+++ EXTRACTED ENTRIES
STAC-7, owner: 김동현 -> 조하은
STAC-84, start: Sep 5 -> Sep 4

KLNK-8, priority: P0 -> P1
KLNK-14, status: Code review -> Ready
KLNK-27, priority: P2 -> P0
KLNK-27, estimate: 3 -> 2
++++++
+++ EXTRACTED ENTRIES
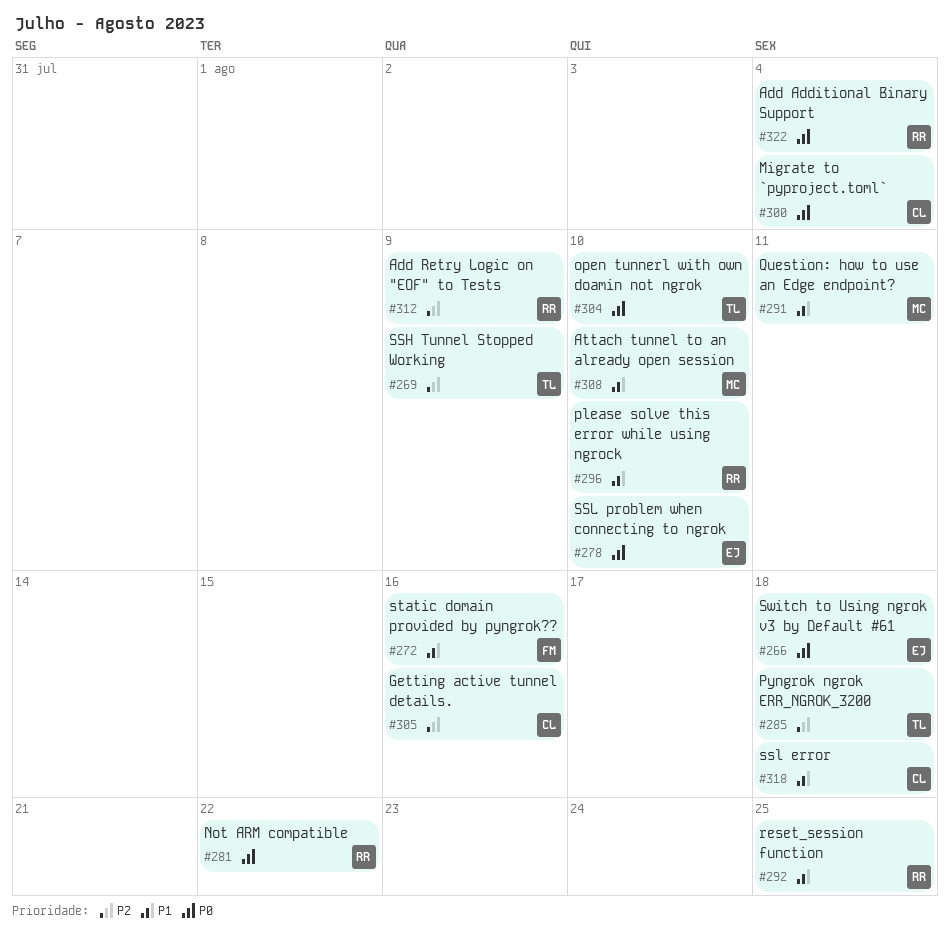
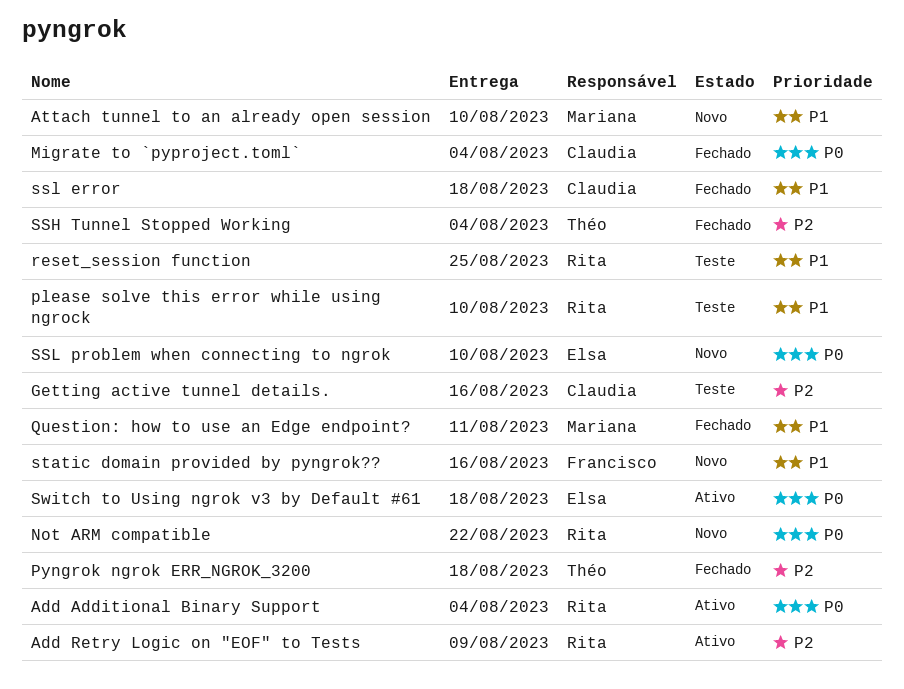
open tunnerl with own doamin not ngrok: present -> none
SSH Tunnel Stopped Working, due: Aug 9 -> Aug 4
++++++
+++ EXTRACTED ENTRIES
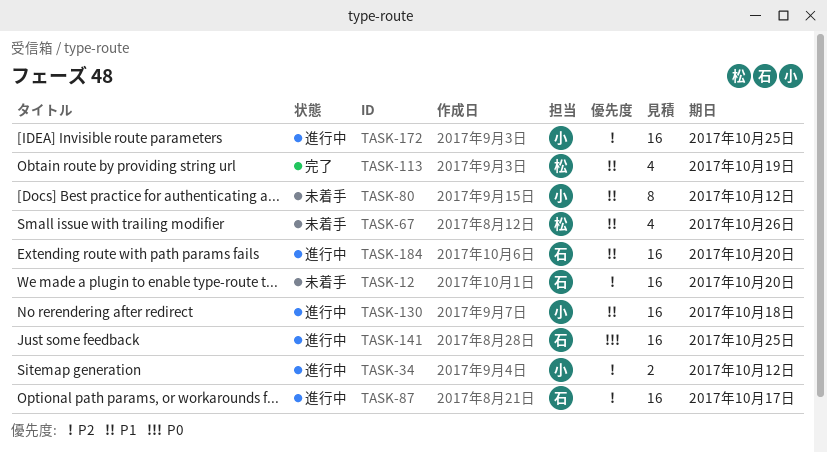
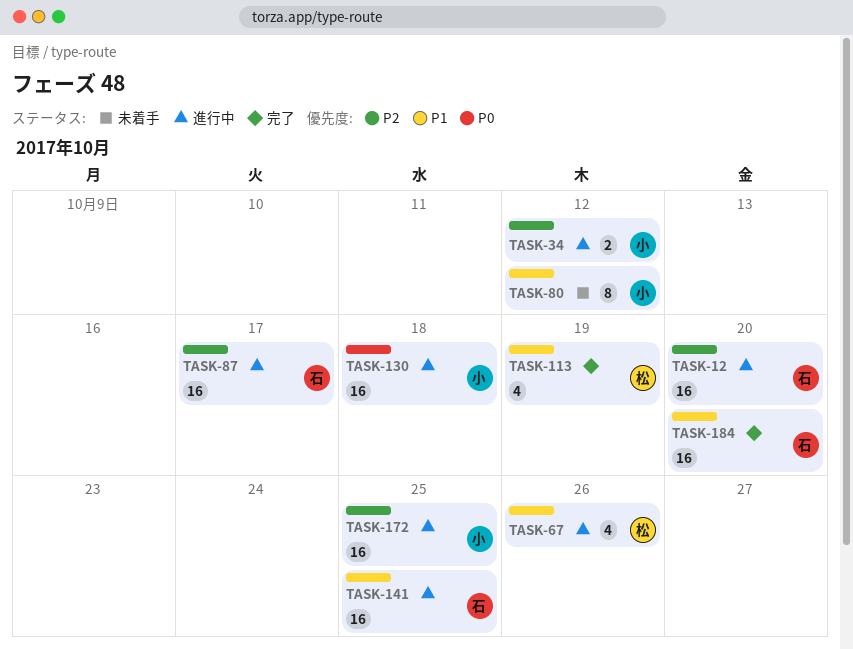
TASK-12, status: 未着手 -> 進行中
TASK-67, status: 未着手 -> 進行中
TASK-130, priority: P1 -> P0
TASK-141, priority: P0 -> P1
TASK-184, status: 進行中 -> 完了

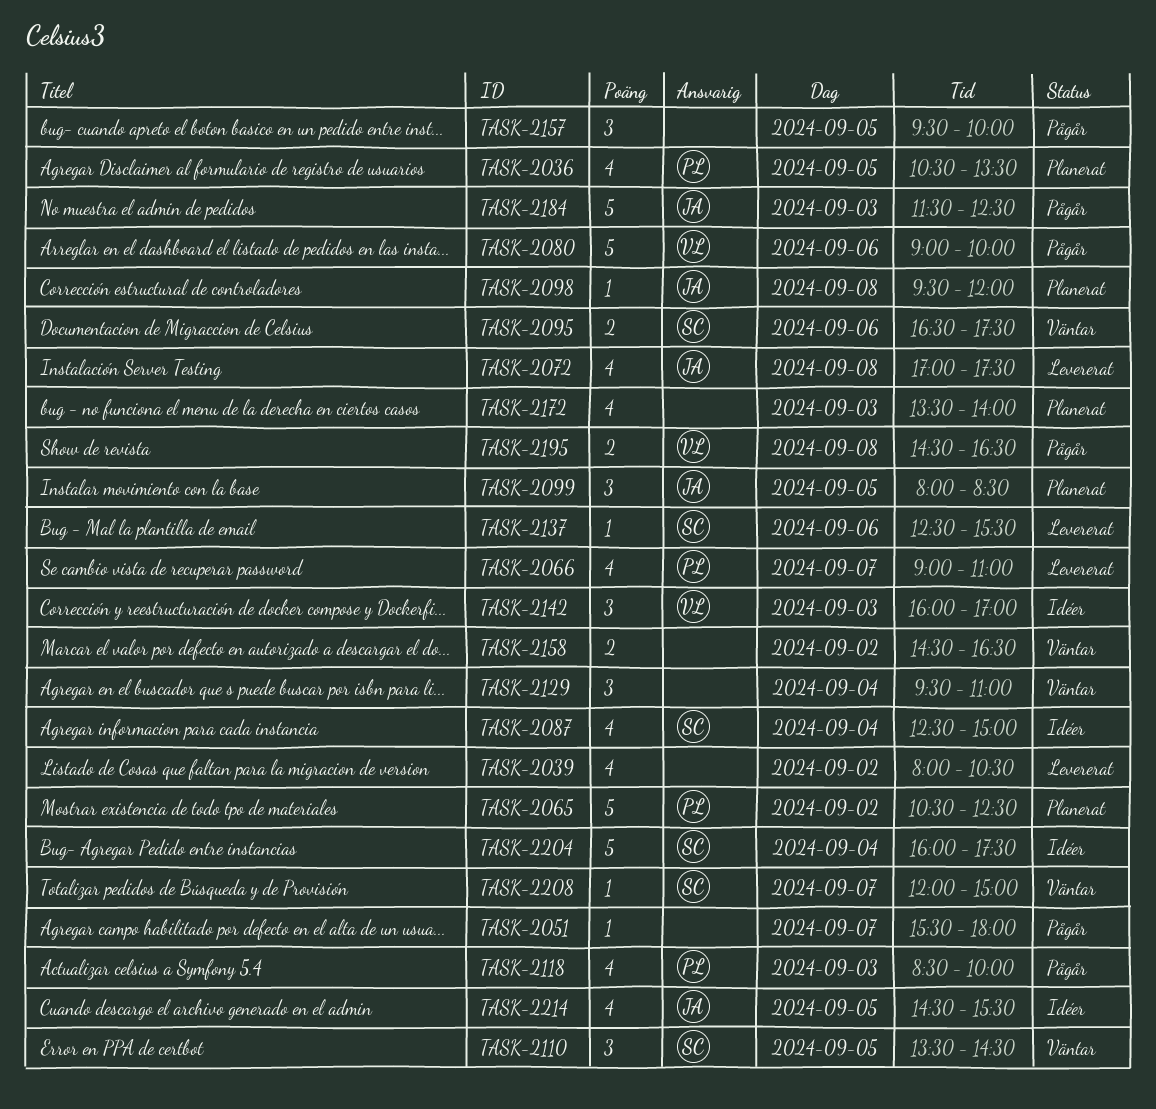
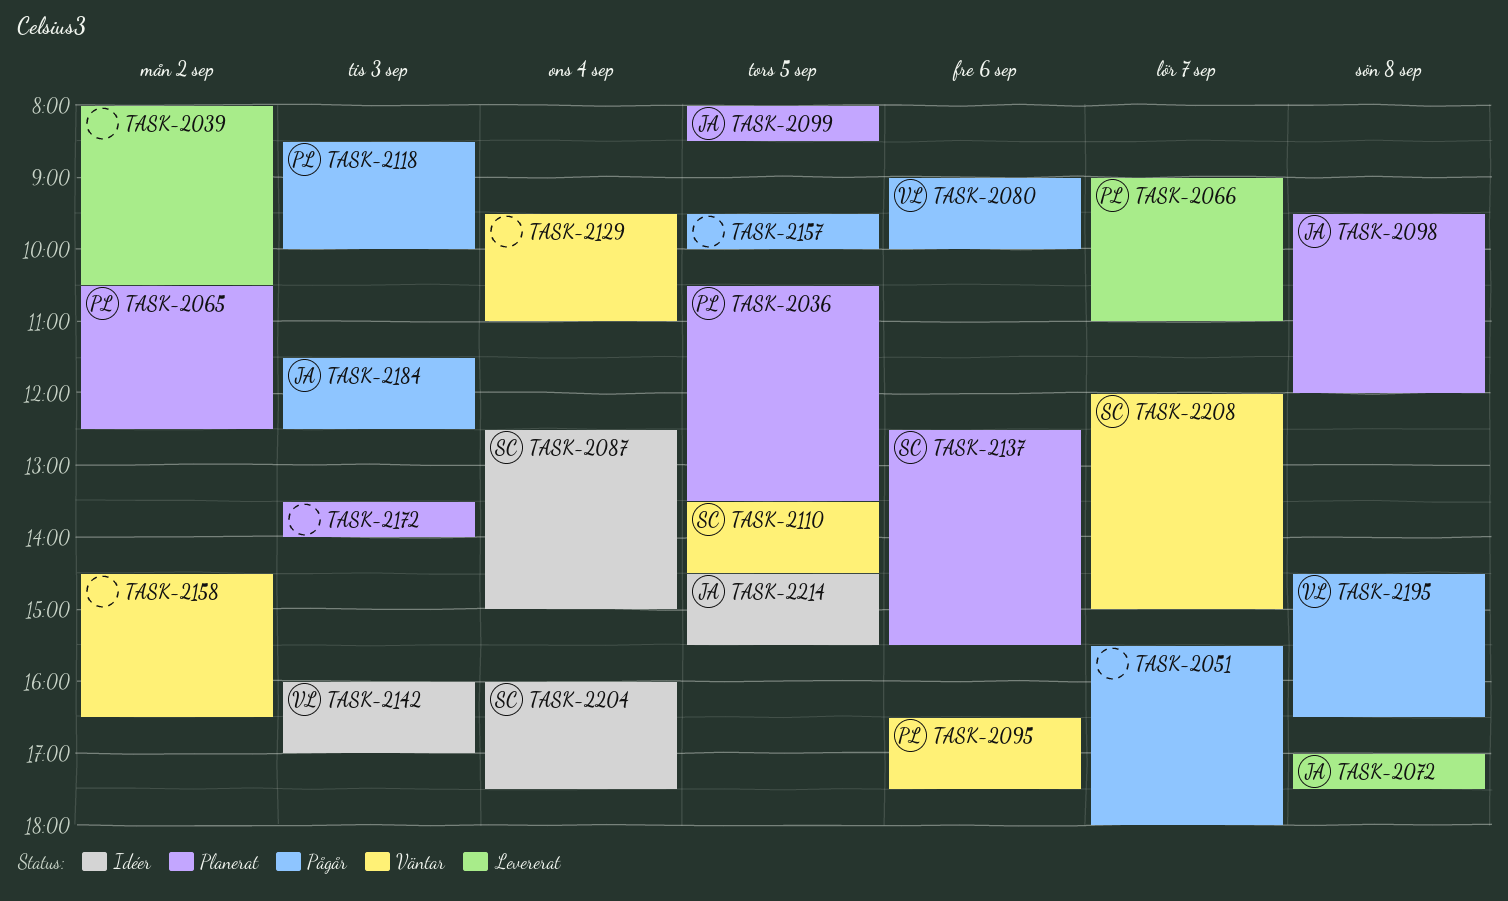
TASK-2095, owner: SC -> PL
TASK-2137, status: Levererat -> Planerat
++++++
EXERCISE PROMPT: Find the line with "STAC-7, owner: 김동현 -> 조하은" in the entries above. Retype it and each line after it, exactly, through the line with "KLNK-27, estimate: 3 -> 2", and stop there.

ANSWER SECTION:
STAC-7, owner: 김동현 -> 조하은
STAC-84, start: Sep 5 -> Sep 4

KLNK-8, priority: P0 -> P1
KLNK-14, status: Code review -> Ready
KLNK-27, priority: P2 -> P0
KLNK-27, estimate: 3 -> 2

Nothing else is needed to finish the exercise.